The first use of this phrase was probably in a German proverb (originally: Blut ist dicker als Wasser), Reinhart Fuchs by Heinrich der Glîchezære. By 1670, the modern version was included in John Ray’s collected Proverbs, and later appeared in Sir Walter Scott’s novel Guy Mannering (1815) and in Thomas Hughes’s Tom Brown’s School Days (1857). The June edition of Anaesthesia contains a number of articles that look at how thick blood actually needs to be and why this is important in the peri-operative period.

Anaemia is an increasingly prevalent condition, and has actually been described as an epidemic by the WHO. The Association of Cardiothoracic Anaesthetists (ACTA) undertook their first National Audit which is published here and describes how the rate of anaemia varies in different regions of the UK, from 23% to nearly double at 45%. The major finding of this study was confirmation of the association between anaemia and worse outcomes, and specifically that the lower the haemoglobin concentration is before surgery, the greater the chance of death is after cardiac surgery. In other words, thicker blood is good (except it seems if Hb > 150 g.l-1, which is also associated with increased mortality – is the blood too thick?).

Predicting which patients are more likely to bleed is one of the holy grails of peri-operative care, so that these high-risk patients can be targeted and actively managed. A group of authors used two point-of-care analysers to measure platelet function and found that a measurement performed soon after coming off bypass was best at predicting excessive bleeding.

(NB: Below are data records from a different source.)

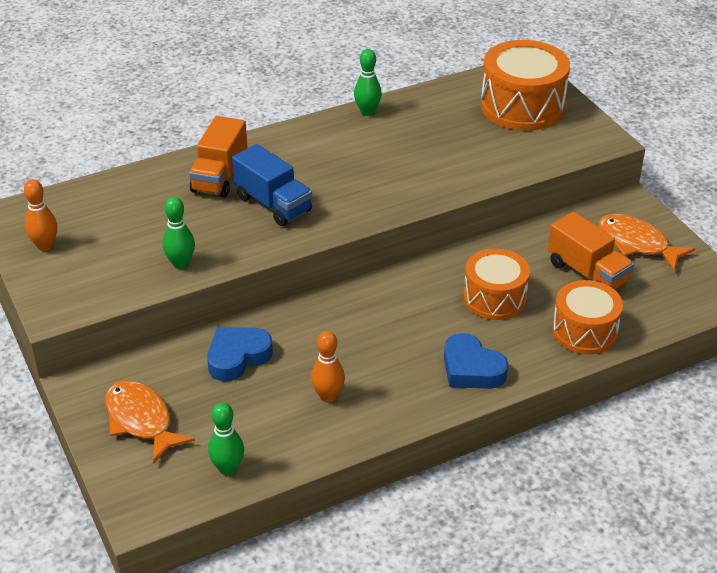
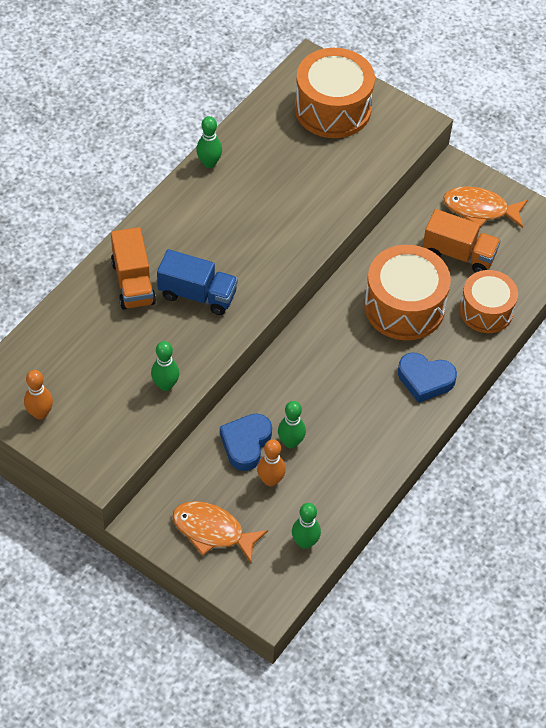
camera: 30 degrees left, 15 degrees up
orange bowling pin [311,331,345,402] -> orange bowling pin moved to [257,439,286,487]
orange drum [463,248,530,320] -> orange drum [364,245,451,340], size x1.51
none -> green bowling pin [278,401,306,448]

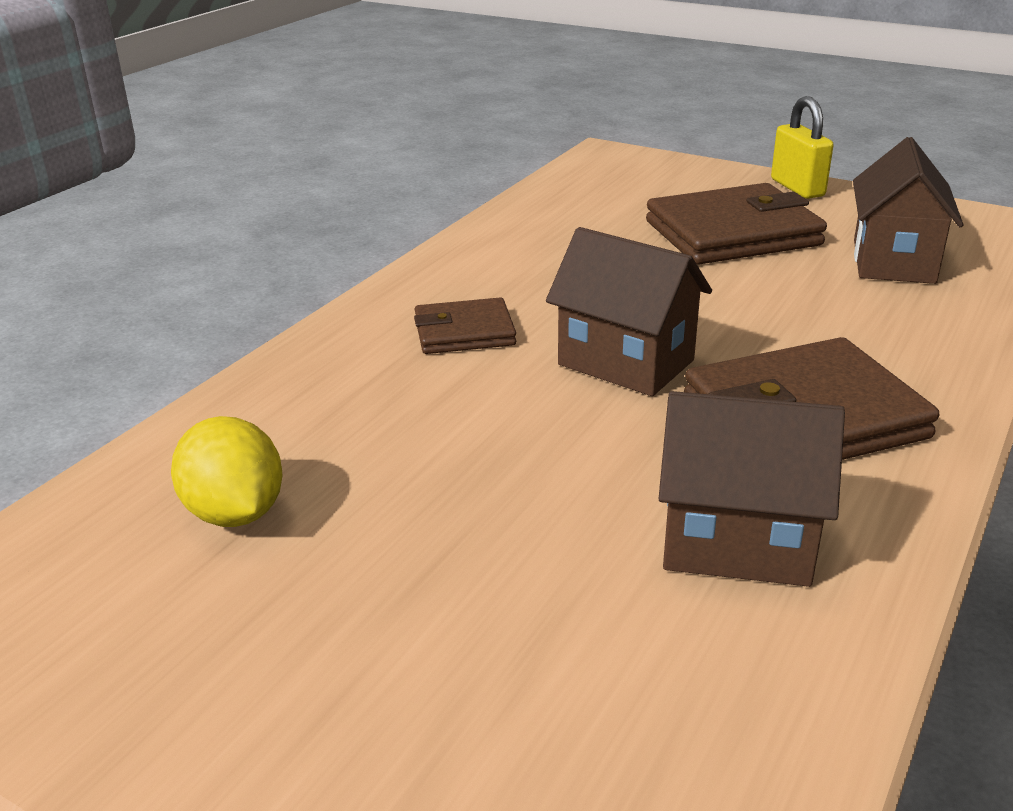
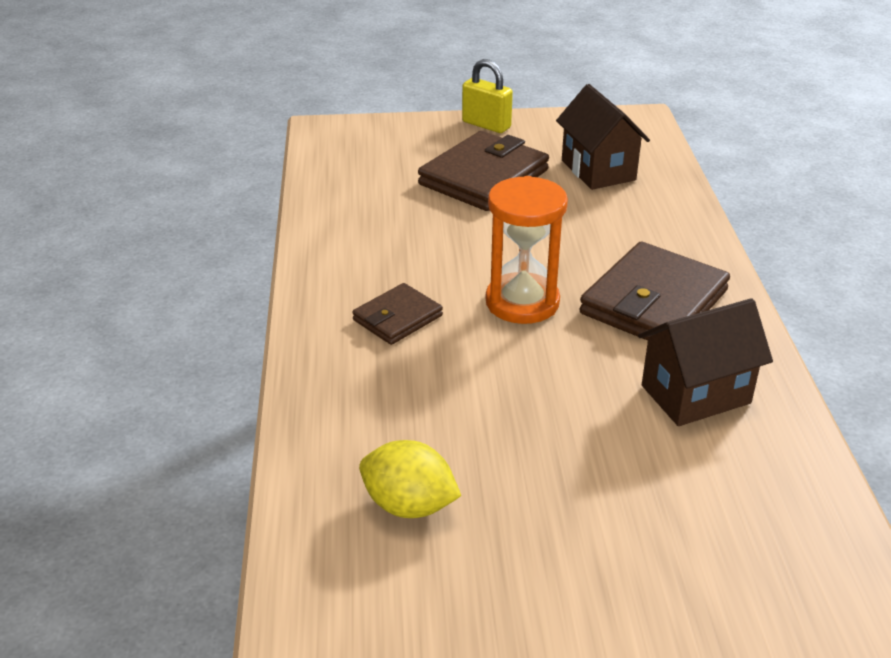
camera: 35 degrees left, 5 degrees up
brown house [546,227,712,396] -> orange hourglass [486,176,568,324]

Tests performed at the start of surgery were not predictive, which is important as many manufacturers do recommend measuring at this point as a ‘baseline’, but this study suggests this may not be important. Also of interest was that patients taking pre-operative aspirin or clopidogrel were not more likely to bleed excessively, but anaemic patients were. Back to thicker blood is better!

Postpartum haemorrhage is the leading cause of maternal mortality globally, and this important study looked at the effect of platelets on major haemorrhage. Out of over 6000 deliveries over a one-year period, 356 (6%) women experienced moderate or severe haemorrhage, most commonly due to uterine atony, surgical bleeding or genital tract trauma. However, only 12 women required transfusion of platelets, which is much lower than in major haemorrhage due to trauma or following cardiac surgery, and this is a very interesting finding. Indeed, if the women had a normal platelet count before delivery and did not have placental abruption or other cause of consumptive coagulopathy, they had to bleed 5000 ml before requiring platelet transfusion. All this means that a fixed protocol including platelets is unnecessary for obstetric haemorrhage, and this is certainly relevant to clinical practice in every obstetric unit.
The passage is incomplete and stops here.